Delay in compulsory super puts workers funds at risk of poor investments
3 September 2014
Chee Chee Leung
The freeze on superannuation guarantee contributions could put Australian workers’ money at greater risk of dodgy investments, according to leading superannuation law firm Maurice Blackburn.
John Berrill, a principal at Maurice Blackburn and head of the firm’s superannuation practice, says having more money in the open market rather than in super funds could expose people to poor investment practices.
“Compulsory super funds are subject to much stricter rules around investing members’ money than other investment products available in the open market,” he said.

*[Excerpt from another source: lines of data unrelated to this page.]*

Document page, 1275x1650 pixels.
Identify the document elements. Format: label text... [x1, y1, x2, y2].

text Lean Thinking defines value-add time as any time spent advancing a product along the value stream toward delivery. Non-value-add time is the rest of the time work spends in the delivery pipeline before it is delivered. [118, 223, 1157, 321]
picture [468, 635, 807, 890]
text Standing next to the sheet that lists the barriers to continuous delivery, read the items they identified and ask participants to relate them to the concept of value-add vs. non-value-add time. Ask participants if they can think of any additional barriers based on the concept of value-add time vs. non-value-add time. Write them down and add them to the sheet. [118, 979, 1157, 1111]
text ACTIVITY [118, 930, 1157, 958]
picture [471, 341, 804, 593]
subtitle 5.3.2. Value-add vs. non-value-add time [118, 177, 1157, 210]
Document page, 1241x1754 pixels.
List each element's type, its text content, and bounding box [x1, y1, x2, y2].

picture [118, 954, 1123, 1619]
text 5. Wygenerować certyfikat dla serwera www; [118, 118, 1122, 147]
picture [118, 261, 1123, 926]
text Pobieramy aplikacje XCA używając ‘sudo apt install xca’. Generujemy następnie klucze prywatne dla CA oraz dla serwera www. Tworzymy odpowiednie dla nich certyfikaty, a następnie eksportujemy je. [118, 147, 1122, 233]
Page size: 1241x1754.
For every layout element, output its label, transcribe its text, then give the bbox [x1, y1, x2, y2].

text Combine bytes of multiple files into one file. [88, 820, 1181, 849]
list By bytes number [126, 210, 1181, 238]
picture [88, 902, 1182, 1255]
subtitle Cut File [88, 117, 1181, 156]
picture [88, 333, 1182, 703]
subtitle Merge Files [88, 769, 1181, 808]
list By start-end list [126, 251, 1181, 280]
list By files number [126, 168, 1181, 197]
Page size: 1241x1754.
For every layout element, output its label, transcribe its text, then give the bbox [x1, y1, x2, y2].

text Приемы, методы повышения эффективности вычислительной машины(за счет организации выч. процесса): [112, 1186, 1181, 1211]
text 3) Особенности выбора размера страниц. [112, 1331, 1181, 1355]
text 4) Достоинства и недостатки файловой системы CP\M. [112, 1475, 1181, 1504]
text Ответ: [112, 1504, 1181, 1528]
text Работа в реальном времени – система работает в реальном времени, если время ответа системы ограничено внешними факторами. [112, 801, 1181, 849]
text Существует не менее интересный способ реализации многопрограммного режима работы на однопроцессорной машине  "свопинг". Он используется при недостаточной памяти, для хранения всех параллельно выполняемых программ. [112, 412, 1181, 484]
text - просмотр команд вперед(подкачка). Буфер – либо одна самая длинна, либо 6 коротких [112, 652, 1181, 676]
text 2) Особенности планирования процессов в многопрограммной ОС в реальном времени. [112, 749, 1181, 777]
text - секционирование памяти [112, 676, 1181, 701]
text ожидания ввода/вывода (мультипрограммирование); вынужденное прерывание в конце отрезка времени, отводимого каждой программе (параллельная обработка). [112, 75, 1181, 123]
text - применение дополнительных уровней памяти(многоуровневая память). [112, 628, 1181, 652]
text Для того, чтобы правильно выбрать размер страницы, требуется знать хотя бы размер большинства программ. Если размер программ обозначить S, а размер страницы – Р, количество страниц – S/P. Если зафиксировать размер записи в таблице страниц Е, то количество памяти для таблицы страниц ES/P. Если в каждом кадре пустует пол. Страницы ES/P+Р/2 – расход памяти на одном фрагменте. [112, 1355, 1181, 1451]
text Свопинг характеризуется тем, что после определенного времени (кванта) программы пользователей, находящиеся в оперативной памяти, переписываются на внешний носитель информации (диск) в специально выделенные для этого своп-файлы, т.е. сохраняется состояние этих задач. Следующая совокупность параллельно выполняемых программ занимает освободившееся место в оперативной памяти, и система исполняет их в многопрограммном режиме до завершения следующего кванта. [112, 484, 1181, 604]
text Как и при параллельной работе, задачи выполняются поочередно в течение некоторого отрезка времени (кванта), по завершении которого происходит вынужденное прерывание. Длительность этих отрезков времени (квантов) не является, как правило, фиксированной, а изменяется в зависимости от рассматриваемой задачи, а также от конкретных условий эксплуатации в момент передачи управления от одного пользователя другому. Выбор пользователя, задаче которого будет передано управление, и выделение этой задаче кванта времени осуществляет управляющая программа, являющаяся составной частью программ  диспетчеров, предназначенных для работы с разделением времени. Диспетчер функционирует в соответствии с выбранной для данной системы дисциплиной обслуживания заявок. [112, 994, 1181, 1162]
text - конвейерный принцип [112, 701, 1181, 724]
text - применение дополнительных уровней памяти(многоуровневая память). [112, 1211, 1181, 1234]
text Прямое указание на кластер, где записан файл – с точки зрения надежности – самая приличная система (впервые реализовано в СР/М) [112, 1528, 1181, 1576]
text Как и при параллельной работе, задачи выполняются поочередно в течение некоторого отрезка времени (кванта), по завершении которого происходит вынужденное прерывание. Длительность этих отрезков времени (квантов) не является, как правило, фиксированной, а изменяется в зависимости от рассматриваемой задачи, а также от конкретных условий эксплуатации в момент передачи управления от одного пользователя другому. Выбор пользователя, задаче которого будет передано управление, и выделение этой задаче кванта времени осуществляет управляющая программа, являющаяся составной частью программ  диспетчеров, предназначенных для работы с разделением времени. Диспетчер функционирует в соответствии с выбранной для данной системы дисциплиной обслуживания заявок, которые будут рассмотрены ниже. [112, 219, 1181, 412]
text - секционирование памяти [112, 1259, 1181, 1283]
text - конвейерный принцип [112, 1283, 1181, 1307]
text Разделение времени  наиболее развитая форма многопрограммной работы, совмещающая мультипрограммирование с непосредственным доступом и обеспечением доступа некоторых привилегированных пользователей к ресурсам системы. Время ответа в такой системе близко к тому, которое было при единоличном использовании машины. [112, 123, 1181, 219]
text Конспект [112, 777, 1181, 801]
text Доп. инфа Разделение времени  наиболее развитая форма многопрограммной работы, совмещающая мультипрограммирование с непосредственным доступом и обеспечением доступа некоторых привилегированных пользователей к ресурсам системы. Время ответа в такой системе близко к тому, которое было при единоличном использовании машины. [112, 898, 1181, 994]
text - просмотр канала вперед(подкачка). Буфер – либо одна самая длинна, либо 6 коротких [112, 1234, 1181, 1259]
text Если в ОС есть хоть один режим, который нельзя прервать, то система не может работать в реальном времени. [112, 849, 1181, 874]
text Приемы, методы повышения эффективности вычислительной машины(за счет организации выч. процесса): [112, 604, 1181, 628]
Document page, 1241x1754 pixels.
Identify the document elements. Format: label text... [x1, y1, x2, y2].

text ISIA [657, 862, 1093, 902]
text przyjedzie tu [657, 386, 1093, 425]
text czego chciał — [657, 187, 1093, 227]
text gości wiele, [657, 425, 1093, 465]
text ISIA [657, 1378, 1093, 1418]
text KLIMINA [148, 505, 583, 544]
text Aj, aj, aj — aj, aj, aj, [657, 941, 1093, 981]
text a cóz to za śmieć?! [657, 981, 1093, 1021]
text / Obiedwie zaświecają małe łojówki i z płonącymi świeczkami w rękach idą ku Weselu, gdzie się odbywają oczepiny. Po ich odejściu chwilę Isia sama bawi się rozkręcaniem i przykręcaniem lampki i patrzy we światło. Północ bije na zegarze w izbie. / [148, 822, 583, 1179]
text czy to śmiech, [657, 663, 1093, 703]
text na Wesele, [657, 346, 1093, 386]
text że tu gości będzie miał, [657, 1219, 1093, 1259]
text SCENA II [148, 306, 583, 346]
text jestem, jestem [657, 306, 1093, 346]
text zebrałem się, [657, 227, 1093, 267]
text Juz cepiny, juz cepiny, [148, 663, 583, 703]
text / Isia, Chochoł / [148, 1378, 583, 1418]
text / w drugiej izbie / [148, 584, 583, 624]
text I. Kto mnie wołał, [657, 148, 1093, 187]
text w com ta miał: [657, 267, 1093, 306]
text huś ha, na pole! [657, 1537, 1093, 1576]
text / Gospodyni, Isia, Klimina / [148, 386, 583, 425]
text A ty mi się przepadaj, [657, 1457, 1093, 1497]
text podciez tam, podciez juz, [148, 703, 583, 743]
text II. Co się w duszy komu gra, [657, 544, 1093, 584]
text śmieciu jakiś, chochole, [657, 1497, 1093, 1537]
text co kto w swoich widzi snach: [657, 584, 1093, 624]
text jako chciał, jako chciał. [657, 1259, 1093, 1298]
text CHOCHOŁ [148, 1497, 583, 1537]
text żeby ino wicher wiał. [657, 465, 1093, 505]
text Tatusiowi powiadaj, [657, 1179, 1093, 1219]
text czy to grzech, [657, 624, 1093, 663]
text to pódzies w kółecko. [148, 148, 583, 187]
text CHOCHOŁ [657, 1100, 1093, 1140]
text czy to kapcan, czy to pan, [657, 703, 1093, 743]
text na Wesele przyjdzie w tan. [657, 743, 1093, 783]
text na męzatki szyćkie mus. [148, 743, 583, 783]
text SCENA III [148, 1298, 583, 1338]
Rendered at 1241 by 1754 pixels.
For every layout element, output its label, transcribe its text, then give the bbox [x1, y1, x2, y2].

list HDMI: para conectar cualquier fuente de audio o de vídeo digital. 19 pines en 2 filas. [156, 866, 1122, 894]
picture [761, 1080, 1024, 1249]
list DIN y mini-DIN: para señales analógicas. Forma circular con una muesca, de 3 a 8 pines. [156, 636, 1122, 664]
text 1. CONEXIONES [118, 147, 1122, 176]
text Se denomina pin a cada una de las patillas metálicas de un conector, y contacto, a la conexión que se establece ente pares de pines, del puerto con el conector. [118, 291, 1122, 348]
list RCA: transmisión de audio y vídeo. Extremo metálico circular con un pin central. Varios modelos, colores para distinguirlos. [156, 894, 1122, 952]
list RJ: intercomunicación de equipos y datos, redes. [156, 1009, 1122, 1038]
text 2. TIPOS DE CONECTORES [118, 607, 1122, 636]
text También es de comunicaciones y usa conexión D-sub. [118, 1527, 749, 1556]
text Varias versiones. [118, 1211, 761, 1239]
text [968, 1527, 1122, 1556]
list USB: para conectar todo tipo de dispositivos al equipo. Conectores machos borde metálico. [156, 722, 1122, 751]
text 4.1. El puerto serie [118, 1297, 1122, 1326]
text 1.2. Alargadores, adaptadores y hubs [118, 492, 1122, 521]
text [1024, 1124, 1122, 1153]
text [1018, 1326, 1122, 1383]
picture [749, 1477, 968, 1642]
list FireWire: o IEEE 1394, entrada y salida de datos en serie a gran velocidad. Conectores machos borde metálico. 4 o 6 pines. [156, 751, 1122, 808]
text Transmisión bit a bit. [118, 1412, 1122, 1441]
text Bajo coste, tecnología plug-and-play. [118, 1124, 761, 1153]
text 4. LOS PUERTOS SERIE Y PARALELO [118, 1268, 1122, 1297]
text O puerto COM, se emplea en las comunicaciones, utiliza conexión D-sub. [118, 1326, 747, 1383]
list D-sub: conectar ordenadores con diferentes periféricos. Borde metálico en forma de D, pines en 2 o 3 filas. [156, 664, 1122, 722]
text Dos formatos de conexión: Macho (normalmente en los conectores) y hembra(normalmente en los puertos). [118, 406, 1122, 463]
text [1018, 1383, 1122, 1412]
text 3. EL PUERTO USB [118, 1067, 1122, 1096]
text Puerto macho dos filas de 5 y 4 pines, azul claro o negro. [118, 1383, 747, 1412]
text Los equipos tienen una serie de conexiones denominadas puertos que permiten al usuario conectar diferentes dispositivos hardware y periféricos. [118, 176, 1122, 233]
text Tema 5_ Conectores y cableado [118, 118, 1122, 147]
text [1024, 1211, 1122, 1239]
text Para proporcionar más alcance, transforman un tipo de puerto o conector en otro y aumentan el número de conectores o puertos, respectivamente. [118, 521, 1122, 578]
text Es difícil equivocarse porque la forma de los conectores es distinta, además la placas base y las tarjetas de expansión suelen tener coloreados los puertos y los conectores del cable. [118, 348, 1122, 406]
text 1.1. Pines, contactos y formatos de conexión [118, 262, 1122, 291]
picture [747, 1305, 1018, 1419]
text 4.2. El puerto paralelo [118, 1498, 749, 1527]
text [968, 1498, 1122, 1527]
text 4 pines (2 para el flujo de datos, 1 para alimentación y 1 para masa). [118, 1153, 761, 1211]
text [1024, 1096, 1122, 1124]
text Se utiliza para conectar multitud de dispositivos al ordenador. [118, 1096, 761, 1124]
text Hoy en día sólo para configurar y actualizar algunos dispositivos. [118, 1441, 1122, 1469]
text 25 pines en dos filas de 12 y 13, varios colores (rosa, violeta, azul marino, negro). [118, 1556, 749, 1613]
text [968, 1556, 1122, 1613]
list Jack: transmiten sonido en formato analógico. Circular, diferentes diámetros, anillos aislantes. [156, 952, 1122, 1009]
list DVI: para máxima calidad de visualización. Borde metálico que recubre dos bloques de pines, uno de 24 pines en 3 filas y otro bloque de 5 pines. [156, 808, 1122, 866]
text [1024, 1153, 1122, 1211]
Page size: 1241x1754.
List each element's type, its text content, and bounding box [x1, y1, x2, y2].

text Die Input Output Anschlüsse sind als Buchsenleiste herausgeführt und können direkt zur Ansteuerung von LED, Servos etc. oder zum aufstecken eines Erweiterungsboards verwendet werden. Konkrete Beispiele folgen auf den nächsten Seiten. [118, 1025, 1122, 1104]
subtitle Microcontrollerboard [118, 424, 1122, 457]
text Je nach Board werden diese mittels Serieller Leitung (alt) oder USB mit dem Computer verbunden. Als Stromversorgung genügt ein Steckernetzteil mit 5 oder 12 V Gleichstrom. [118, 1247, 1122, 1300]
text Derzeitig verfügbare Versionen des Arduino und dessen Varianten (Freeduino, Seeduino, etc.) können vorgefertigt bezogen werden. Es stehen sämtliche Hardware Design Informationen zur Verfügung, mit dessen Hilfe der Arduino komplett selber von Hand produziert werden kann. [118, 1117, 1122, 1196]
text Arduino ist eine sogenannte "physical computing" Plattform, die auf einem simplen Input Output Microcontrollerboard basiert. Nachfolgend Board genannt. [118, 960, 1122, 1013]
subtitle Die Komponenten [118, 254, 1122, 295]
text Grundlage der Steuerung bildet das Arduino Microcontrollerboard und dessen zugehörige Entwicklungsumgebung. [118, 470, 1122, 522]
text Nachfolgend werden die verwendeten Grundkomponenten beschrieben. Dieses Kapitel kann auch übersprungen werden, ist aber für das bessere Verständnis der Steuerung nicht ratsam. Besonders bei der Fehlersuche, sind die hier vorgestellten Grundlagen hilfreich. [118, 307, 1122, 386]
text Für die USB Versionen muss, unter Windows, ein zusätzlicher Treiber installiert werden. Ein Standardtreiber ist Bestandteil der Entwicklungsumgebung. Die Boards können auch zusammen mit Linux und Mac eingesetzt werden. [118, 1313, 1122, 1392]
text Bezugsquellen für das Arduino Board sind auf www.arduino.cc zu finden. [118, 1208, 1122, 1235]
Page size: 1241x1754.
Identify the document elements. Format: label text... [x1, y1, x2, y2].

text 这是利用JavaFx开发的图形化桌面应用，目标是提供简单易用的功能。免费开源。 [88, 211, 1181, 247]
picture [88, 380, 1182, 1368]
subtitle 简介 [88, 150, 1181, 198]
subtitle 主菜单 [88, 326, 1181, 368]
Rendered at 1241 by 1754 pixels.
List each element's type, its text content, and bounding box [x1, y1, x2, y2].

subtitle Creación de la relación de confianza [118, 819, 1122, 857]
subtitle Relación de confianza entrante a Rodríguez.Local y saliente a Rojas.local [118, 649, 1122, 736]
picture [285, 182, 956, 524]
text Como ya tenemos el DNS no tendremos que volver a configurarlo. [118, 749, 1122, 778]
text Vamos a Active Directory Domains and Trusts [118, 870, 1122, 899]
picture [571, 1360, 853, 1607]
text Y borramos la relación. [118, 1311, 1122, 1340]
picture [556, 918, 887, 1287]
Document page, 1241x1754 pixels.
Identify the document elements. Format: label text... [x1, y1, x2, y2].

“By putting money for workers into compulsory super, there’s a much smaller chance that it will be gouged by dodgy financial advisers, poorly run self-managed super funds, or excessive bank fees.”
Mr Berrill described the change in super as a breach of promise that would undermine the commitment to ensure Australian workers have a sufficient nest egg in retirement.
“We act for thousands of workers in trying to get their full super entitlements who will now be faced with greater uncertainty about whether they will have enough money to live off in retirement,” he said.
“There is no way the 9.5 per cent contribution, frozen until 2021, will be enough. It will simply increase the dependence of more people on age pensions at a time when baby boomers are transitioning to retirement.”